Selected passage -
Meanwhile, back home, mom and dad ( a large, passive man), receive a fax offering the return of their son for $50,000. It is signed "The Jews." Mom bursts out, not to be ridiculous: "50,000? Can't be from Jews!" implying Jews would want a lot more money. I'm afraid the audience guffawed loudly.
Jimmy meets up with a friendly Hindu driving a colorful van offering ice cream and curry. Jimmy manages to offend this fellow by putting down his religion as being ridiculous. He knows this because of what his mom told him. The van crashes into a cow – sacred of course to the Hindu faith. And we get a lot of laughs from the Hindu weeping and wailing and trying to mourn as trucks and cars race over the dead beast, gradually reducing the remains to hamburger.
Next around to be used for comic effect, we get a group, unabashedly described in the film and the press kit as "circus sideshow freaks" – Chicken Man, Lil' Zip, Rubber Woman, Flipper Boy, Human Sasquatch and Dr. Phreak. Interwoven into the plot we get the cult group in a meeting with their leader – romance-novel cover boy Fabio, who announces the Messiah will appear as a being in a bubble. Off dash the cultists to catch up with Jimmy.
Before Jimmy makes it to Niagara Falls, we get him involved in mud wrestling – bubble and all – with two husky nearly naked blondes overseen by a Chinese man shouting in a heavy accent, which Jimmy starts mimicking, shouting back, as if everyone in the audience is supposed to find this wonderfully funny. And they laughed. They laughed.

Exercise tasks -
1. Translate this sentence from the film review into Spanish: "Jimmy meets up with a friendly Hindu driving a colorful van offering ice cream and curry."
2. Carry on the film review, starting after its last sentence, "They laughed."
The entries after the film review are separate material with no connection to it.

Extracted page text data
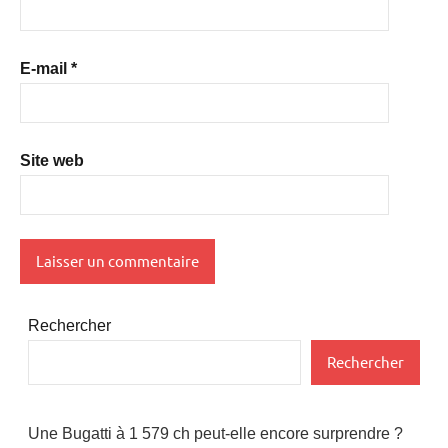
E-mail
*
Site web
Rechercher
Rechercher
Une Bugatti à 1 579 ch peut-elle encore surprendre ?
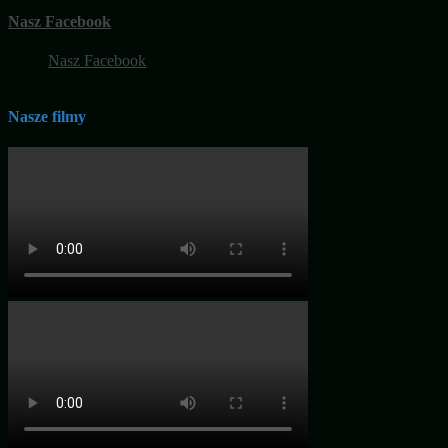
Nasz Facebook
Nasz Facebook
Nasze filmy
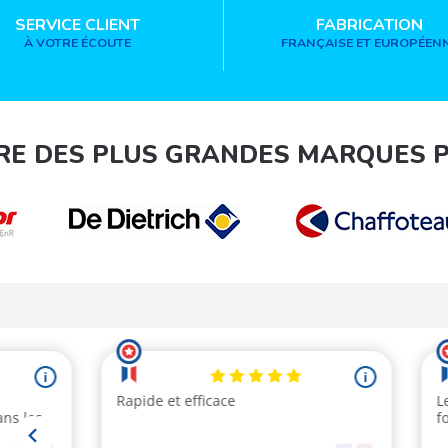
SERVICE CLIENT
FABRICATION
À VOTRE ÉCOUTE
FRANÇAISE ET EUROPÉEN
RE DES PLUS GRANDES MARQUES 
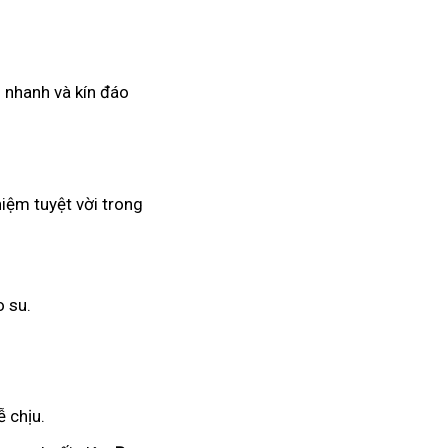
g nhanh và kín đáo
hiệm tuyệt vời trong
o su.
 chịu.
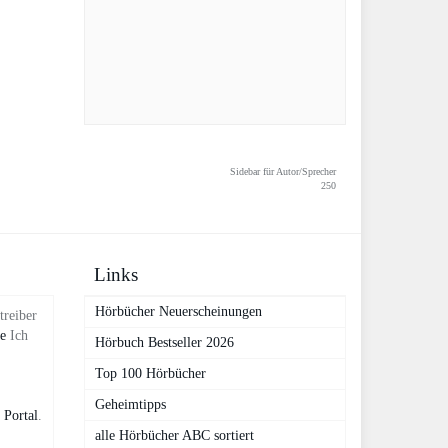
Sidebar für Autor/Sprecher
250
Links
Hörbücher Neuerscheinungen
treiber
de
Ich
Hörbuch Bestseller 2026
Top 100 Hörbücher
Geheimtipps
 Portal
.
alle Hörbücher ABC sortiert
==
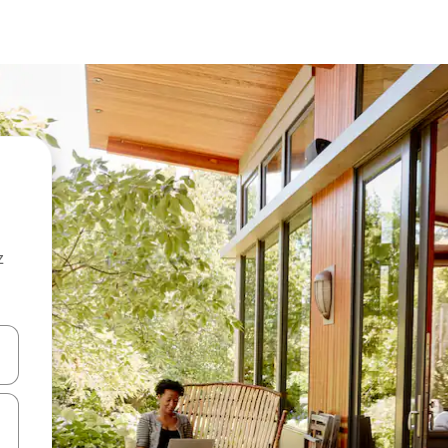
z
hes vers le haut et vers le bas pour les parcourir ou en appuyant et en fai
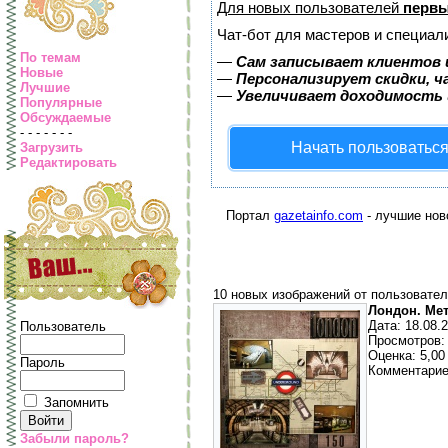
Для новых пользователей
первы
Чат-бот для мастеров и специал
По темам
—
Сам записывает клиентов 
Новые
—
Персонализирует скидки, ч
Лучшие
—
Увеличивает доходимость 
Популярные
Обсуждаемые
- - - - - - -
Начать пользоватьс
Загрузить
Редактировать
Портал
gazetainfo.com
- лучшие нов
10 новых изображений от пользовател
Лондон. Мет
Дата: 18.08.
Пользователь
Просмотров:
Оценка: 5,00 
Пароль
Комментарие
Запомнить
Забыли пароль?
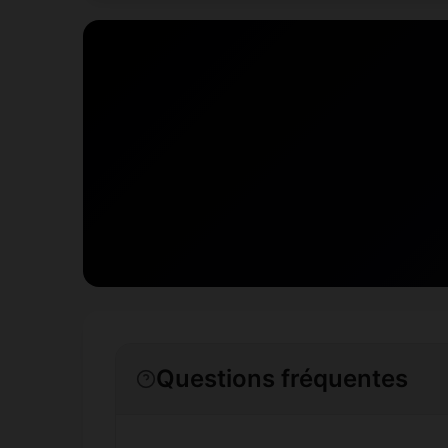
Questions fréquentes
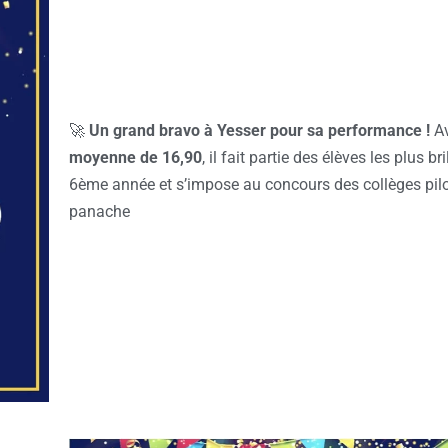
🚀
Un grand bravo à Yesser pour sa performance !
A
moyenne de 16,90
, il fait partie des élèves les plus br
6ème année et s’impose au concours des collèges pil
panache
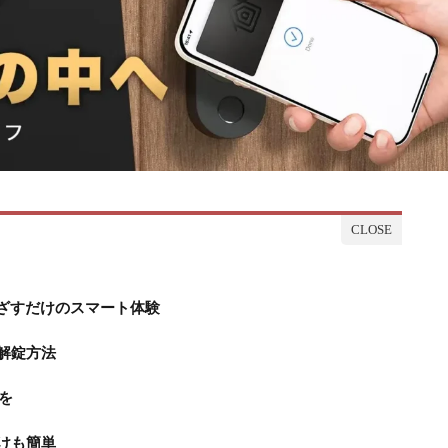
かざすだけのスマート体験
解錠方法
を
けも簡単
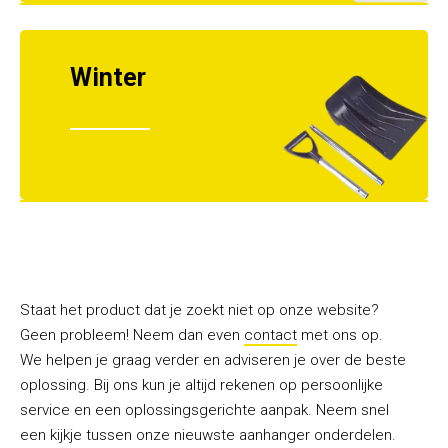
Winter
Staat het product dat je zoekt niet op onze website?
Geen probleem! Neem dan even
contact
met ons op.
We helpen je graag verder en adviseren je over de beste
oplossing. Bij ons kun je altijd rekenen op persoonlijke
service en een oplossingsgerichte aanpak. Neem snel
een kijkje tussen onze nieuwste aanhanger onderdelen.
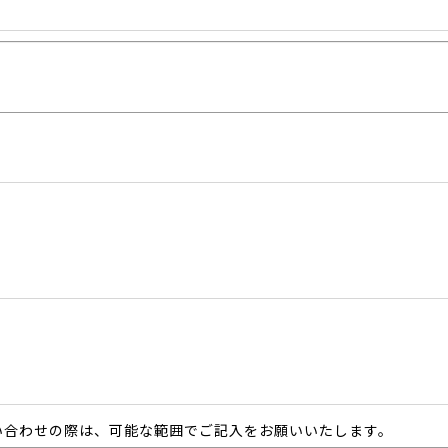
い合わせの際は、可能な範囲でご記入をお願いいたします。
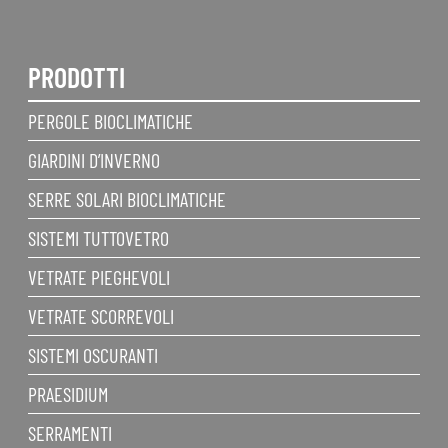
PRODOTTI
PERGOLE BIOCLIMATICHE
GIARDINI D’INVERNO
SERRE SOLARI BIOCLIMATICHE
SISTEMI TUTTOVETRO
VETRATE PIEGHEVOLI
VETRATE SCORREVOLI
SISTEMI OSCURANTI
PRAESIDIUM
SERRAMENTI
--
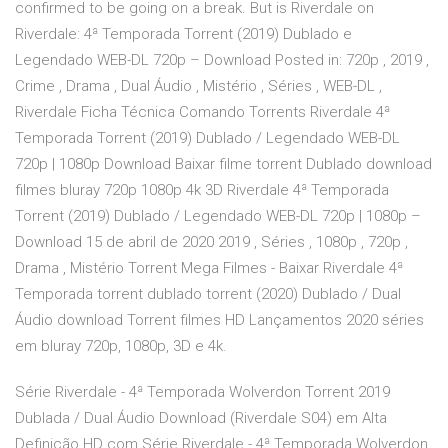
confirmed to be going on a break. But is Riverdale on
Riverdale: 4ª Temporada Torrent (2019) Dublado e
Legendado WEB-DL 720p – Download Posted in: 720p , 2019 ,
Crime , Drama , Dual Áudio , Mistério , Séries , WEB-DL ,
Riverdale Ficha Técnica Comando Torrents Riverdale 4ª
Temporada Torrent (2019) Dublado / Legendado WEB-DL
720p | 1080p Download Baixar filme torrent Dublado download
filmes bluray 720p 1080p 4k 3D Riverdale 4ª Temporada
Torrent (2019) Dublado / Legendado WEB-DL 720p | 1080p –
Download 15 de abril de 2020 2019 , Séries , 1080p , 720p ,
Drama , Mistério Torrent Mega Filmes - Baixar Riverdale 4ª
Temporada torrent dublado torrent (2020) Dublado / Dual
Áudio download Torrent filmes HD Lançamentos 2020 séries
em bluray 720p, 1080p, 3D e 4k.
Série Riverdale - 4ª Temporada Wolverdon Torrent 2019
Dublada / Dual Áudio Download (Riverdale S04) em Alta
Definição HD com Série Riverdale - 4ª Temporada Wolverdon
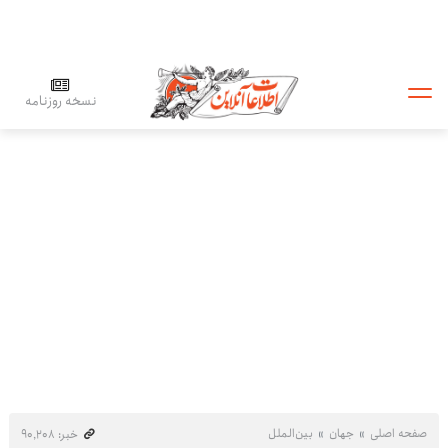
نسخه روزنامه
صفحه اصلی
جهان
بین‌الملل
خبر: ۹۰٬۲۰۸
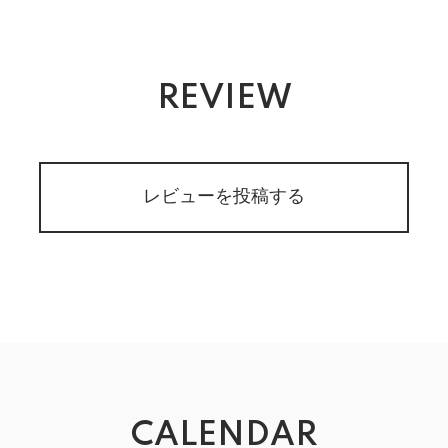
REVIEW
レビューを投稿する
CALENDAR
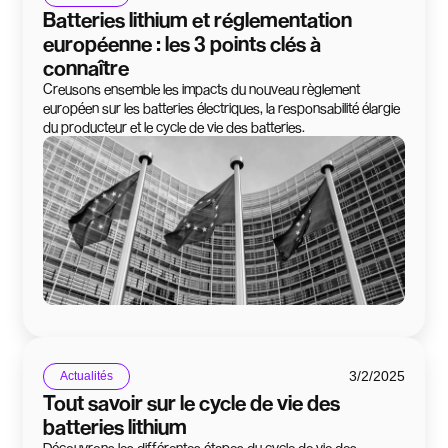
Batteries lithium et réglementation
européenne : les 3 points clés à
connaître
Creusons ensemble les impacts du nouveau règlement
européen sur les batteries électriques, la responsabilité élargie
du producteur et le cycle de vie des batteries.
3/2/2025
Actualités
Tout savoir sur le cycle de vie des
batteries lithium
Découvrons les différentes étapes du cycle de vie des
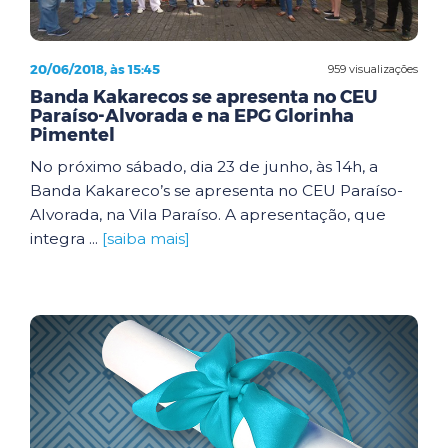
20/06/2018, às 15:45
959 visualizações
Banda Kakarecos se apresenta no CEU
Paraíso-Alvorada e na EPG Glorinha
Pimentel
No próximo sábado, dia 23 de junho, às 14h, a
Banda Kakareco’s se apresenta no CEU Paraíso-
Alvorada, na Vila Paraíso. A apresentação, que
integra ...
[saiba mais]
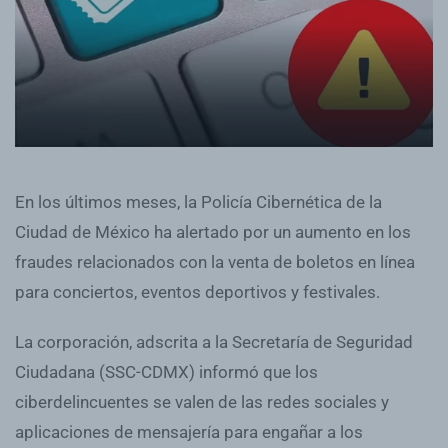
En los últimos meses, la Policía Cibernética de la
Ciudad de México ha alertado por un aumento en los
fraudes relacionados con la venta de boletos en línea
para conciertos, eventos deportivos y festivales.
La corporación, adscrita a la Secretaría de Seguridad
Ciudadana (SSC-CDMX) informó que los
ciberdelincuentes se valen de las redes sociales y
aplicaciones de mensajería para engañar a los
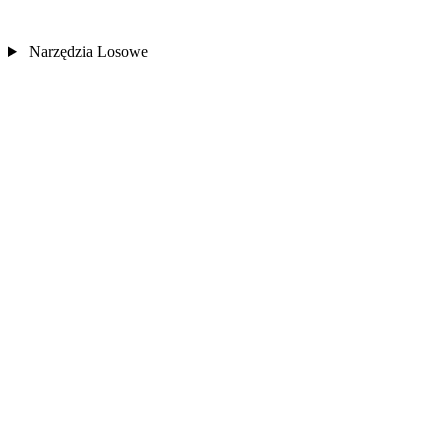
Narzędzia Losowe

Answers by task -
1. Jimmy se encuentra con un hindú amable que conduce una furgoneta colorida que ofrece helado y curry.

2.
Now there is one man out there, Fred Modell, running the Jeffrey Modell Foundation (named for his son who died of the disorder made mock of in the film – Primary Immunodeficiency) who has protested to a Disney studio executive prior to its release, asking whether the Disney Company would help increase awareness of the disease and wanted to know if possibly the company might even add a coda about the syndrome in the end credits.
At first apparently, the executive agreed to work with him, only to tell him weeks later that Modell was on his own. The executive wouldn't comment, but a Disney source says, "We did investigate (possibilities), but when it came down to who the movie is marketed towards, it didn't make sense. (Teenagers) aren't going to read the credits or click onto their website."
Right. And how about teenagers getting the idea that it's real cool to make fun of Catholics, Jews, Hindus and, heaven help us, "freaks?" In 1932, Will Hays banned the Tod Browning film "Freaks," set in a circus with actual sideshow performers in the cast resembling those in "Bubble Boy." Because of the ban, it was not shown in the States for 30 years.